Whilst I accept that as a matter of partnership law, in given circumstances one partnership may take over the liability of another with the approval of the creditor such that the debt becomes solely the debt of the new partnership, the matters sought to be pleaded in paragraphs 1 to 12, and in particular paragraph 8, do not sufficiently form the basis for the proposed pleading.
In this case, a contingent debt is referred to, namely a claim for damages based on negligent advice in relation to the management by the Haynes transaction. I do not think it matters that the debt is a contingent debt for the purposes of at least the pleading. Paragraph 8 sets out the factual basis upon which it is asserted that the relevant persons either were or should have been aware of the existence of the contingent debt. However, that is as far as the proposed pleading goes. It does not deal with the question of whether or not the new partnership, Birdanco, included that potential liability in its own books of account.
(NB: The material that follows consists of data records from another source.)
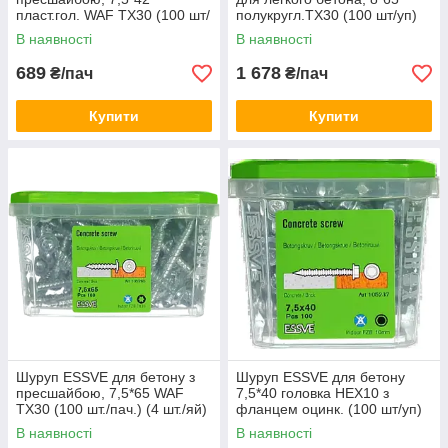
пласт.гол. WAF ТХ30 (100 шт/
полукругл.TX30 (100 шт/уп)
уп)
В наявності
В наявності
689
1 678
₴/пач
₴/пач
Купити
Купити
Шуруп ESSVE для бетону з
Шуруп ESSVE для бетону
пресшайбою, 7,5*65 WAF
7,5*40 головка HEX10 з
ТХ30 (100 шт./пач.) (4 шт./яй)
фланцем оцинк. (100 шт/уп)
(8 шт/ящ)
В наявності
В наявності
Nor does the proposed pleading deal with the facts upon which the plaintiff relies to support the contention that the plaintiff as contingent creditor accepted that the new partnership would be responsible for discharging the liability to the exclusion of the original partnership.
In the absence of such details, there cannot be a sufficient pleading, whether it be based on novation or upon principles of partnership law. For these reasons I do not consider that the third basis relied upon by the plaintiff in relation to the proposed amendments to paragraph 1.9(b) have been made out.
For these reasons the application by Document 81 should be refused.